_PAGE TEXT_

So I’m happy.  Or rather, I’m not entirely happy, as the prices of the boxes are rather steep.  But hopefully, an Apple TV 4K should last a good number of years without having needing another major hardware refresh.

The Apple Watch series 3.  For me, this isn’t that important.  I’m happy enough with my series 2.  I don’t need a cellular connection.  The one and only thing that’s of interest is the ability to charge it wirelessly.

Which brings us onto the iPhones.  I’m a bit confused with what Apple is trying to achieve here with the iPhone X and the iPhone 8/8 Plus.  The iPhone X seems very experimental.  While I’m sure Apple has solved the biggest problems with facial recognition (which Samsung absolutely has not), I think there will be problems.  The iPhone X is the first generation of its kind, and there are bound to be a few issues here and there – and while the OLED display with super thin bezels is appealing, the lack of a touch ID (at least as a backup/alternative for Face ID) and the silly pricing puts it out of my reach.

What really has put me off the iPhone X are people inevitably using Face ID at the barriers of London Underground stations and when boarding London buses.  I can just see it now – the phone doesn’t unlock, or they’re leaving the unlocking until the last minute and it delays the flow of traffic through the barriers or boarding the bus.  This is the first generation of Face ID.  I expect there will be issues.

Then there is the iPhone X’s Super Retina Display.  One of the biggest problems I have with iOS at the moment is that there are still too many developers not updating their apps to make full use of the FHD (full high definition) iPhone 6/7 Plus display.  Take National Rail’s iOS app, for example – it looks big and chunky because the development team hasn’t updated the app to take advantage of the higher resolutions of recent phones.  There are quite a few other developers guilty of this.

_PROVIDED INFORMATION_
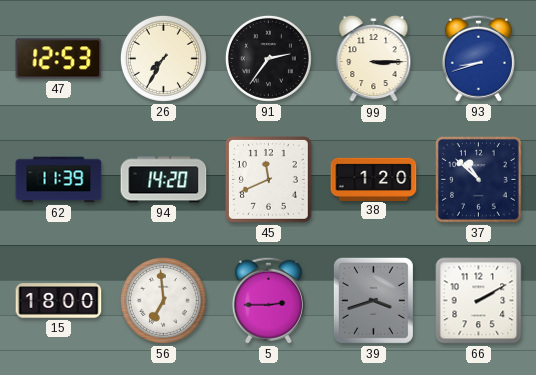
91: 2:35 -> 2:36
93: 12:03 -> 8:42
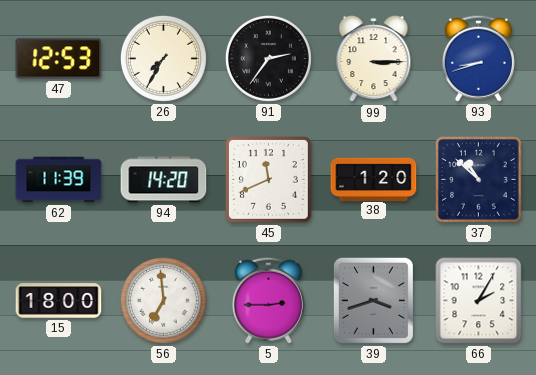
66: 2:10 -> 2:05
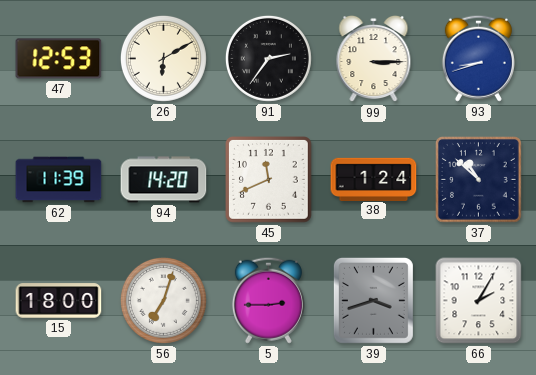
26: 7:35 -> 6:10
38: 1:20 -> 1:24
56: 6:59 -> 7:03
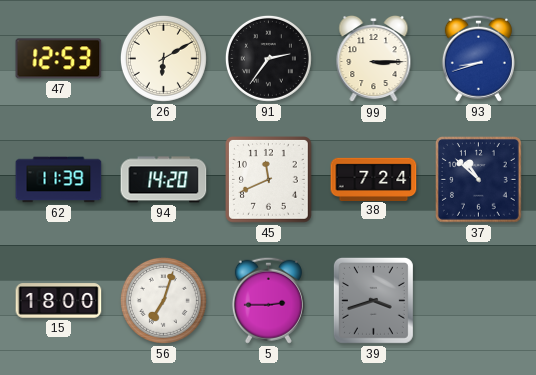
38: 1:24 -> 7:24
66: 2:05 -> none
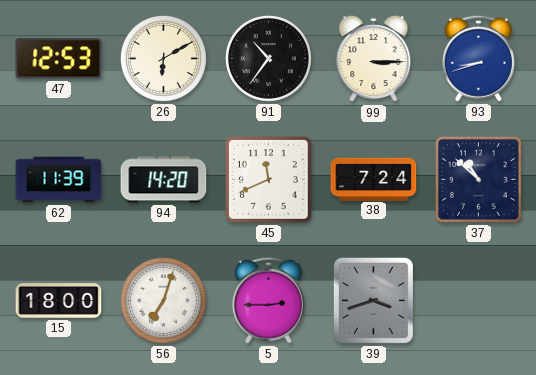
91: 2:36 -> 10:36
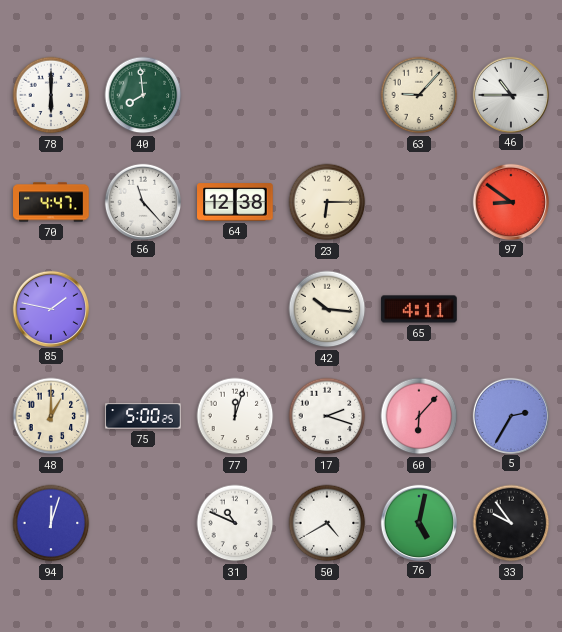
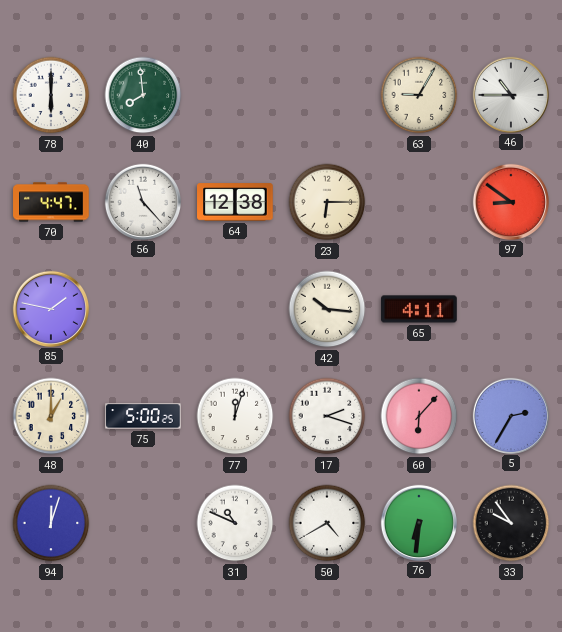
63: 9:07 -> 9:05
76: 5:02 -> 6:31
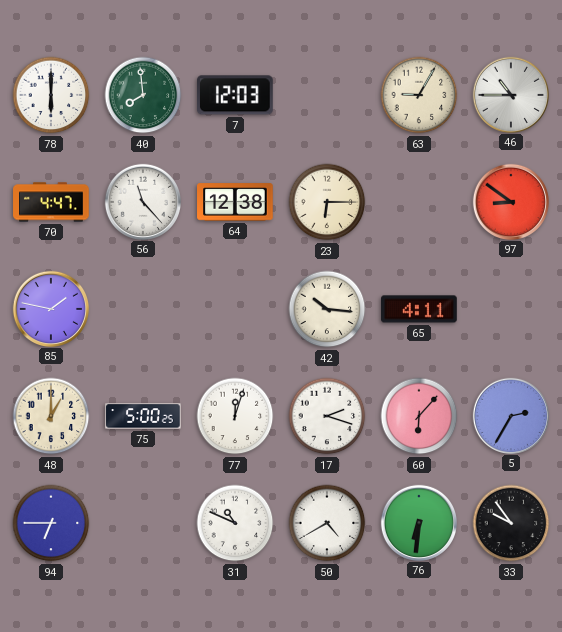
7: none -> 12:03
94: 12:03 -> 6:45
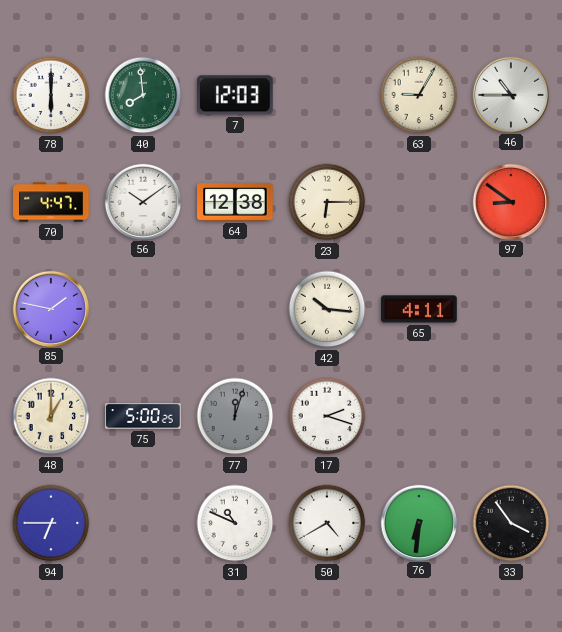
56: 11:23 -> 10:09
77 dial: white -> grey
60: 6:07 -> none
5: 2:35 -> none
33: 9:54 -> 3:54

_DIRECTIVES_
- a) Answer these questions from the commentary on Apple products:
(i) Which Apple Watch series does the writer already own?
(ii) Which app is given as an example of one that hasn't been updated for higher screen resolutions?
(iii) In what two situations does the writer picture people using Face ID and holding others up?
- b) Copy the stretch of the commentary on Apple products from "The Apple Watch" through "charge it wirelessly.".

_RESPONSES BY TASK_
- a)
(i) Series 2.
(ii) National Rail's iOS app.
(iii) At the barriers of London Underground stations and when boarding London buses.

- b)
The Apple Watch series 3.  For me, this isn’t that important.  I’m happy enough with my series 2.  I don’t need a cellular connection.  The one and only thing that’s of interest is the ability to charge it wirelessly.